Credit: Lutsenko Oleksandr via Shutterstock

The Division of Criminal Justice is looking for 31 additional employees to go through thousands of hours of body camera footage and 15 special prosecutors for two years funded by the state’s federal COVID-19 relief money to help get rid of some of the backlog in cases due to the pandemic.

But Appropriations Committee members are saying it’s likely that the division, which encompasses all state prosecutors and their investigation teams, won’t get all of what they are looking for in the next two years.

Deputy Chief State’s Attorney John Russotto told members of the Appropriations Committee last week that his agency must find a way to review body camera footage from every police department in accordance with the 2020 Police Accountability law.

The division is looking for money to hire one information technology person to manage the videos and 30 prosecutors, two for the 13 judicial districts and an additional two for the two largest districts, to deal with the videos, Russotto said. While Gov. Ned Lamont funded a little more than $2 million for the agency to get a digital evidence management system, Russotto said, he did not fund the 31 requested positions.

“The one area where we made a request to the Governor’s Office through OPM (the state Office of Policy and Management) the Governor did not support had to do with the personnel we feel we need to be able to manage all of this video evidence,” Russotto said.

He then gave the example of the New Britain Police Department which compiled more than 13,500 hours of body camera video in 2021. Russottto called the department representative of many departments in the state.  

He then clarified his remarks when Sen. Gary Winfield, D-New Haven, a member of the Appropriations Committee and the primary author of the Police Accountability law as co-chair of the Judiciary Committee challenged him on whether New Britain was actually representative of much of the state.

“There are 120 plus municipalities with less than 30,000 people,” Winfield said. “I was wondering how they could possibly be representative of anything in the state.”

“Some smaller pds (police departments) would have less hours obviously, the bigger ones, Hartford, New Haven and Bridgeport will probably a lot more simply because they have a lot more officers in the field so they have more cameras,” Russotto said. The average video length for New Britain officers to deal with an incident was 18 minutes, which probably is a fair representation of how long it takes other departments, Russotto said.

Based on New Britain’s numbers, the division estimated that it requires 150 hours per week to go through the body camera footage to build cases, provide information for plea bargains and provide defense attorneys with video to defend their clients.

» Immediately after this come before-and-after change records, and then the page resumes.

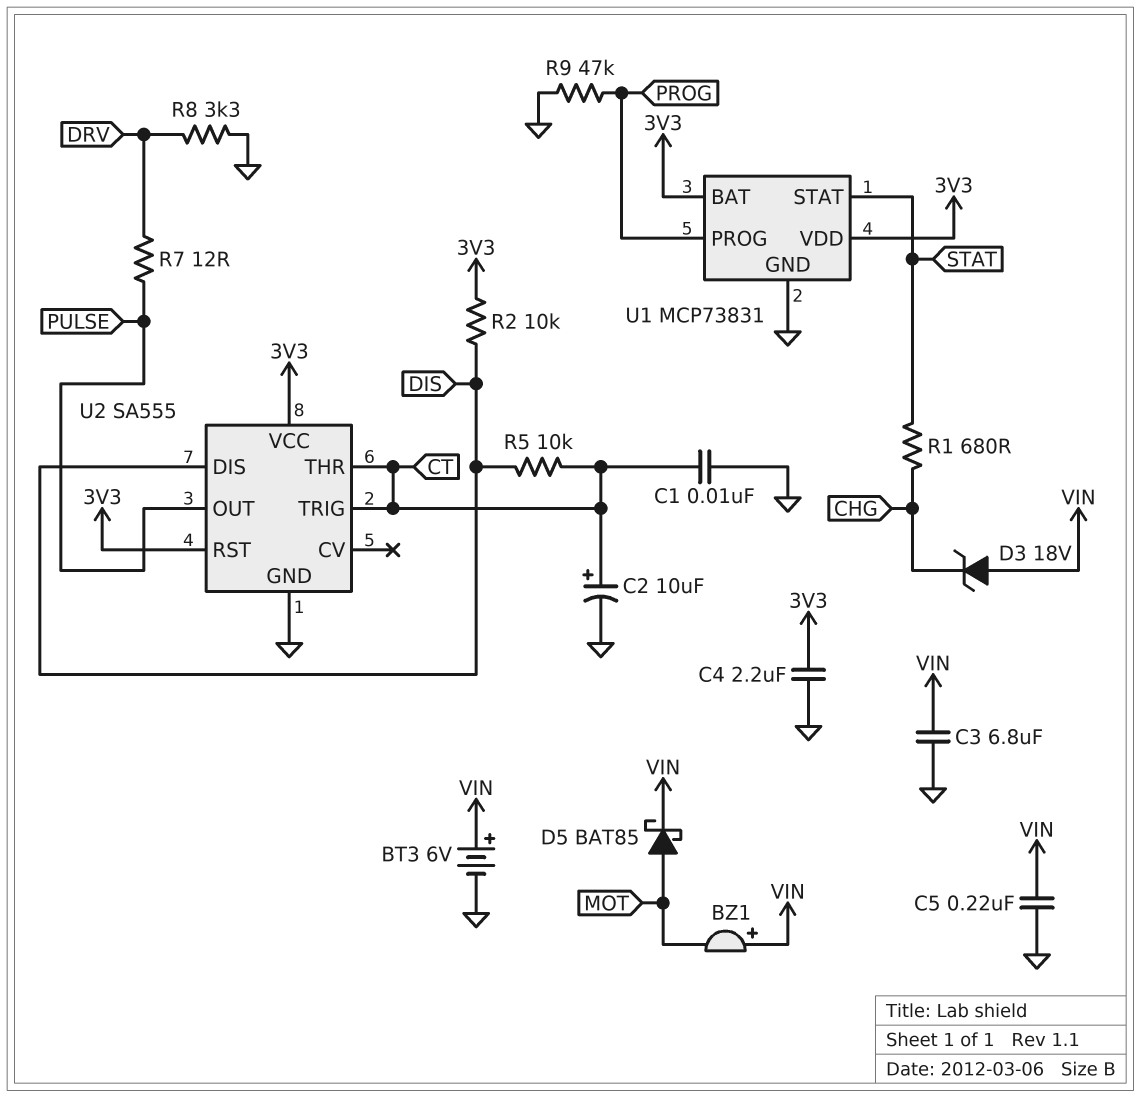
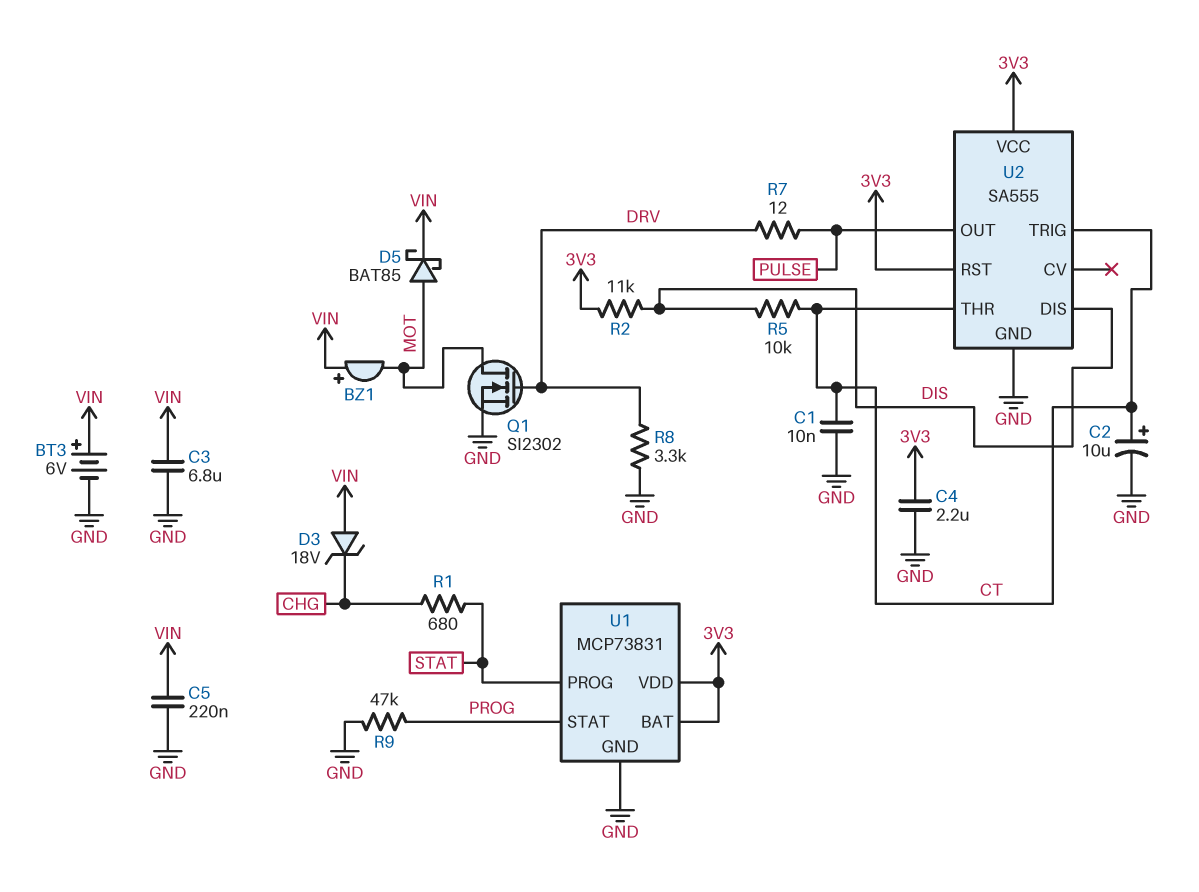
Q1: none -> NMOS SI2302 (G DRV, D MOT, S GND)
R2: 10k (3V3, DIS) -> 11k (3V3, DIS)
U1 pin PROG: PROG -> STAT
U1 pin STAT: STAT -> PROG

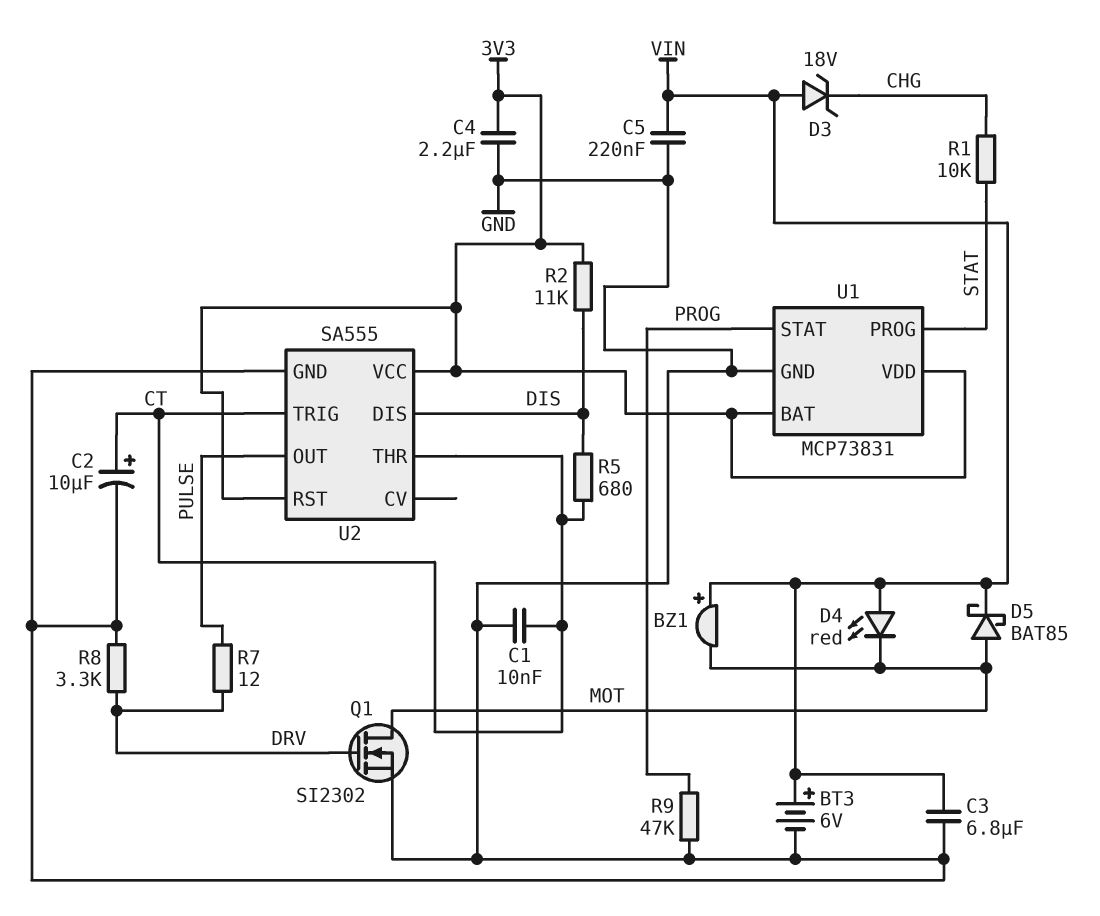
D4: none -> LED red (A VIN, K MOT)
R1: 680 (CHG, STAT) -> 10k (CHG, STAT)
R5: 10k (CT, DIS) -> 680 (CT, DIS)

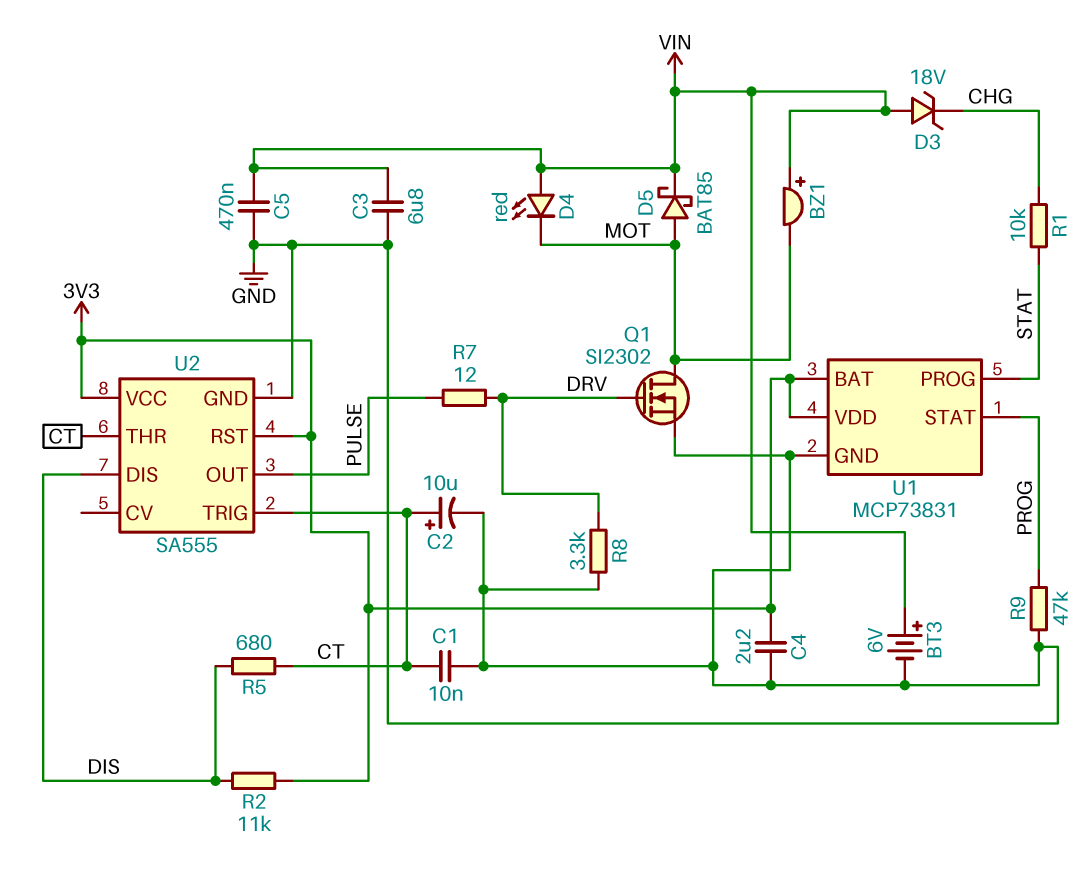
C5: 220nF (GND, VIN) -> 470nF (GND, VIN)

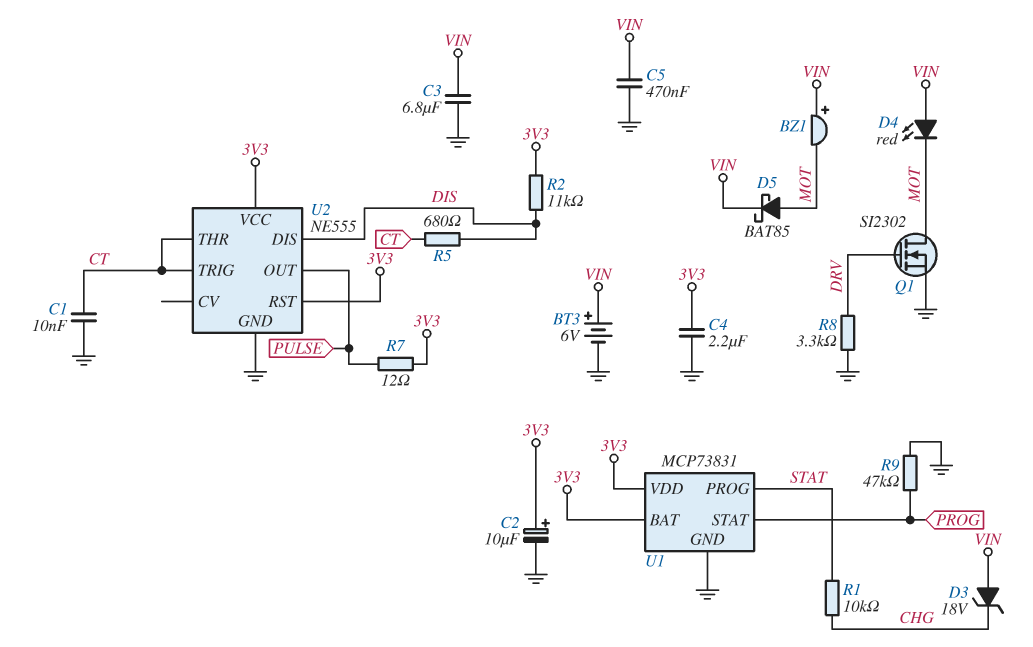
C2: 10uF (plus CT, minus GND) -> 10uF (plus 3V3, minus GND)
R7: 12 (DRV, PULSE) -> 12 (3V3, PULSE)
U2: SA555 -> NE555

But Winfield said he’s going to need more detailed figures from more departments to figure out the actual need for funding.

“In order for me to put that in the budget, I need a real explanation beyond what they say New Britain is doing,” Winfield said Monday. “I need real information on why they say the cost is what they say it is.”

Winfield also questioned the need for prosecutors to review every hour of video generated by police calls. “I want clarity,” Winfield said. “Why are they asking for money to review every minute of footage when they aren’t doing that now?”

Appropriations Committee Co-Chair Sen. Cathy Osten, D-Sprague, said there is no question that more people will be needed to review the video. But, she estimated that it would cost $6 million for 30 more personnel with fringe benefits, and said she doubted the entire request could be funded.

“I do think there is some support for some of this,” Osten said. “But I don’t think there is support for $6 million. There is going to be an expense to this and we will have to give them some resources to handle it.”

The division is also looking for $2.2 million in American Rescue Plan Act money to hire 15 special prosecutors for two years to help elevate the backlog of cases that developed during the pandemic.

The agency currently has per diem prosecutors who are being paid with a different pool of federal COVID-19 relief funds, Russotto said. But that money is running out, he told the committee.

He gave the example of the Hartford Courthouse which as of Feb. 9 had almost 2,000 more daily active pending cases compared to before the pandemic when the daily active pending cases were at about 4,600, Russotto said.

“That’s fairly representative of what we’re seeing in all of our courts,” he said.

The Appropriations Committee will have to look at that as well, Osten said. But the committee still has to review and determine what will get funded, she said. “That’s (the additional prosecutors) definitely dependent on everything else.”